Continúo mis lecturas veraniegas por las procelosas aguas del antiliberalismo. Después de la Anatomía del antiliberalismo de Stephen Holmes, he pasado a La traición de la libertad. Seis enemigos de la libertad humana de Isaiah Berlin (a título de curiosidad, Joseph de Maistre es el único que hace doblete y está presente en ambas obras).
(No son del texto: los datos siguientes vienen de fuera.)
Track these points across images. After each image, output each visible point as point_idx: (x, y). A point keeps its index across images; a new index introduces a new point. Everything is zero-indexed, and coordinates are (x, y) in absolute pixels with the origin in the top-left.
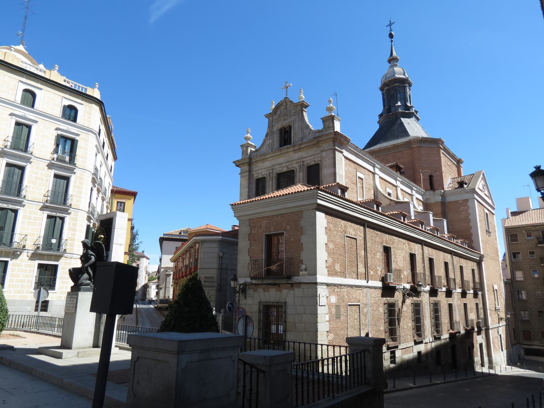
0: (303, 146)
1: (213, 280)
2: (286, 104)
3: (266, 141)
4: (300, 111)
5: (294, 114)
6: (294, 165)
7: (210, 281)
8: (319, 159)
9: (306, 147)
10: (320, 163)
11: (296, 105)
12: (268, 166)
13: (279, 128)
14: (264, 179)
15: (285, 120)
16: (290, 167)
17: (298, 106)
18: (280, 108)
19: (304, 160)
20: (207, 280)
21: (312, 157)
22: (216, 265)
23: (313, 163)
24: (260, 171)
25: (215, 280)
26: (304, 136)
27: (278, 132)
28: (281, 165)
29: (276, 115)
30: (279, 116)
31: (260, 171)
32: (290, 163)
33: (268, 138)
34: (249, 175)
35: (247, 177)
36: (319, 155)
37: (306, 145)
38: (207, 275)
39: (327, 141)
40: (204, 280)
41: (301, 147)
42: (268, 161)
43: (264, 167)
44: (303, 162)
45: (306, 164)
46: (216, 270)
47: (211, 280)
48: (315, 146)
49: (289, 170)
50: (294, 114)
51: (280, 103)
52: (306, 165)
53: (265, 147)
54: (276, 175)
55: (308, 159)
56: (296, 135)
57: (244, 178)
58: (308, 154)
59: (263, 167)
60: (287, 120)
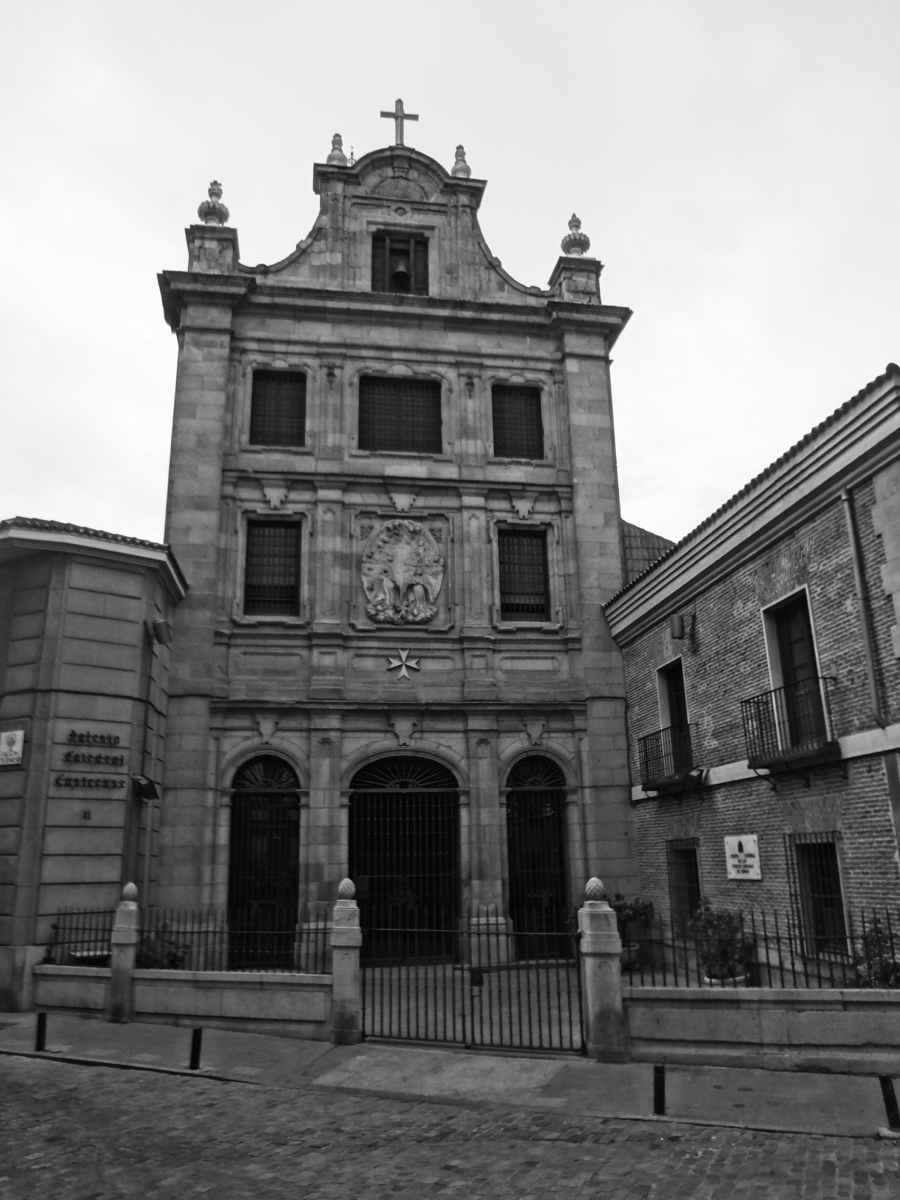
0: (495, 316)
1: (116, 753)
2: (407, 166)
3: (309, 250)
4: (464, 206)
5: (442, 209)
6: (442, 370)
7: (99, 757)
8: (542, 377)
9: (500, 323)
10: (546, 388)
11: (457, 185)
12: (324, 339)
13: (373, 228)
14: (297, 378)
15: (400, 211)
16: (424, 369)
17: (460, 189)
18: (378, 168)
19: (488, 362)
20: (83, 750)
21: (517, 364)
22: (130, 684)
23: (517, 380)
24: (278, 348)
25: (125, 754)
26: (481, 288)
27: (369, 240)
28: (381, 354)
29: (359, 184)
30: (373, 192)
31: (278, 348)
32: (429, 358)
33: (320, 245)
34: (233, 350)
35: (226, 352)
36: (548, 366)
37: (508, 317)
38: (81, 728)
39: (587, 329)
40: (65, 750)
41: (485, 316)
42: (324, 320)
43: (303, 338)
44: (482, 366)
45: (493, 377)
46: (129, 704)
47: (104, 752)
48: (534, 331)
49: (420, 377)
50: (442, 209)
51: (388, 153)
52: (492, 381)
53: (304, 270)
54: (356, 380)
55: (499, 363)
56: (448, 276)
57: (206, 350)
58: (499, 346)
59: (294, 337)
60: (409, 215)
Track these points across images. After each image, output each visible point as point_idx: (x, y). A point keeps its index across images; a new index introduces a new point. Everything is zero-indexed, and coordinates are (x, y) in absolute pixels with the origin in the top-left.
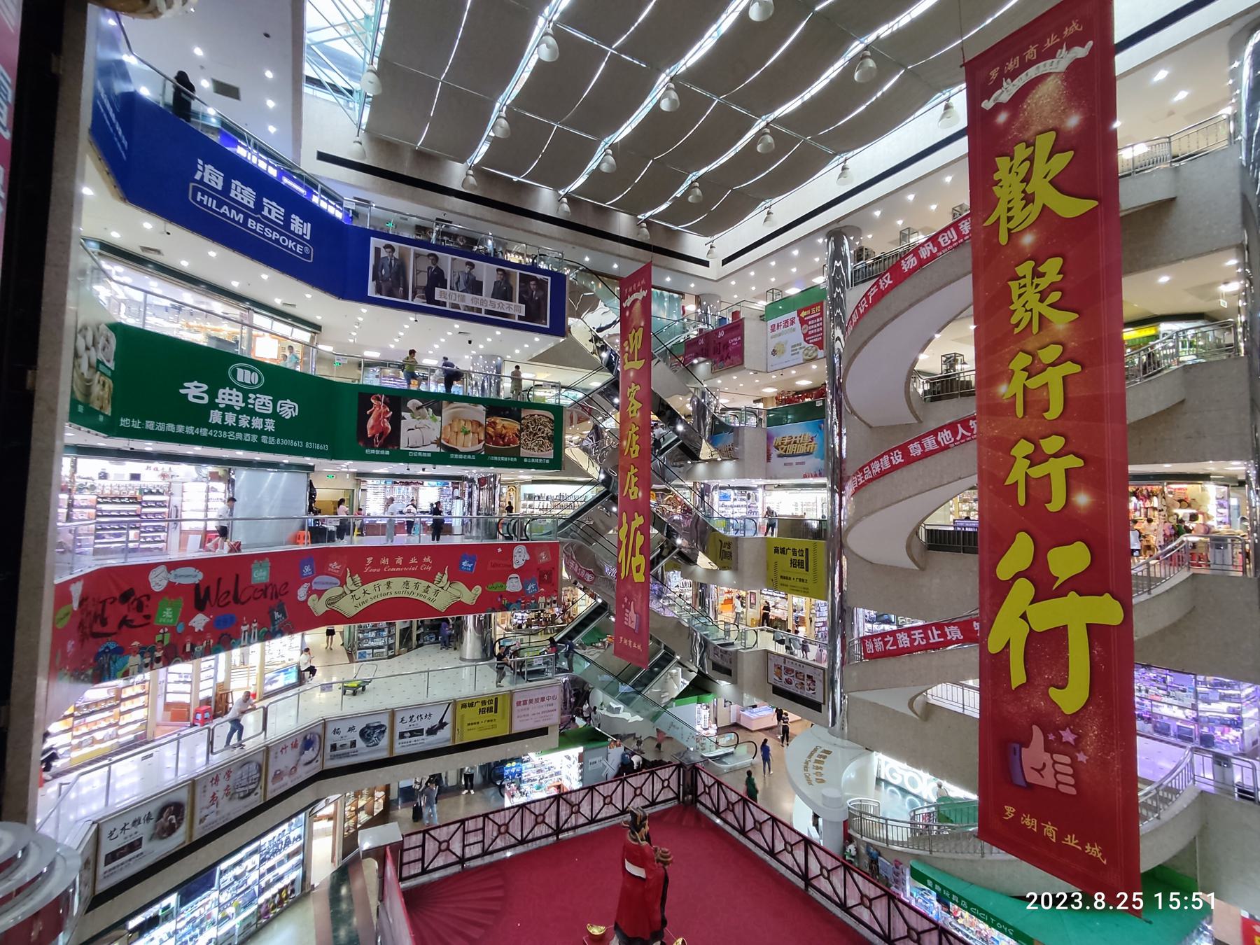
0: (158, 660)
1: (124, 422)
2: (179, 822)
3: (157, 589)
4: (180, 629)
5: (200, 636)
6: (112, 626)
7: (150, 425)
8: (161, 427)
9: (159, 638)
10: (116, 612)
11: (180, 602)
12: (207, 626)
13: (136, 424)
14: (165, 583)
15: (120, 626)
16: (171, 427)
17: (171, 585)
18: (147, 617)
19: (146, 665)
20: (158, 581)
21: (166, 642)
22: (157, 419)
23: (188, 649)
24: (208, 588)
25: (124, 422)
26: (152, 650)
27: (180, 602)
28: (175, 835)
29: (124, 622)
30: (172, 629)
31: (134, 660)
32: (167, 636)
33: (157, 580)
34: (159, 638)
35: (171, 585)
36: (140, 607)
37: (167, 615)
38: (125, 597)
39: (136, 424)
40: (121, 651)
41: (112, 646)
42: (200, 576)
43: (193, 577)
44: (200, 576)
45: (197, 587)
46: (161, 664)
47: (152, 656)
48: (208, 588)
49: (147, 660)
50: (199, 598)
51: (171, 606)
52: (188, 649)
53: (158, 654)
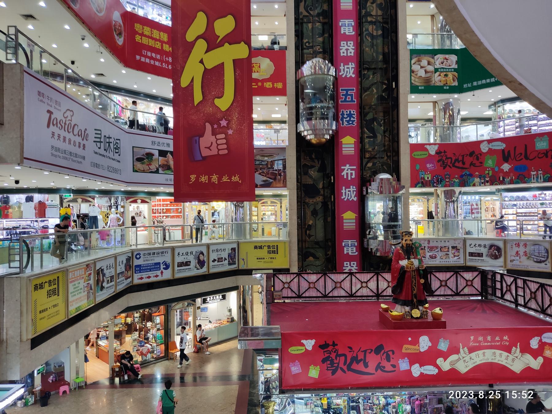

En esta ocasión me centraré en el estudio que Berlin hace de la obra de Jean Jacques Rousseau, quien todo sea dicho, y para abrir boca, no sale muy bien parado del análisis pues de él afirma que “es el más grande militante plebeyo de la historia, una especie de golfillo de genio, y figuras como Carlyle y hasta cierto punto Nietzche y sin duda D.H. Lawrence y D’Annunzio, así como los dictadores revolté, petit bourgeois, como Hitler y Mussolini, son sus herederos” y que se le puede considerar como el “fundador del romanticismo y del individualismo desenfrenados, así como el pionero de tantos movimientos del siglo XIX: del socialismo y el comunismo, del autoritarismo y el nacionalismo, del liberalismo democrático y el anarquismo, casi de todo salvo lo que podría llamarse la civilización liberal” (p.66).
La obra del ginebrino es presentada por Berlin como el intento de conciliación de dos valores que Rousseau considera absolutos: el de la libertad humana y el de la autoridad implítica en las reglas necesarias para ordenar la convivencia de los individuos.
Rousseau considera que el hombre es libre y que en la libertad de elección sin coacción y en la libertad moral reside su humanidad.
Al tiempo, sabe que el hombre vive en sociedad y que, por consiguiente, ésta tiene que estar sujeta a reglas que permitan la convivencia y que los hombres logren sus deseos sin frustrar los de los demás.
A diferencia de otros pensadores que compusieron diversos equilibrios entre ambos valores (véase Hobbes que se decantó por la autoridad o Locke que buscó el punto de equilibrio en un punto más próximo a la libertad natural de los individuos), Rousseau considera que son valores absolutos y que, por lo tanto, no valen componendas ni excepciones entre ellos.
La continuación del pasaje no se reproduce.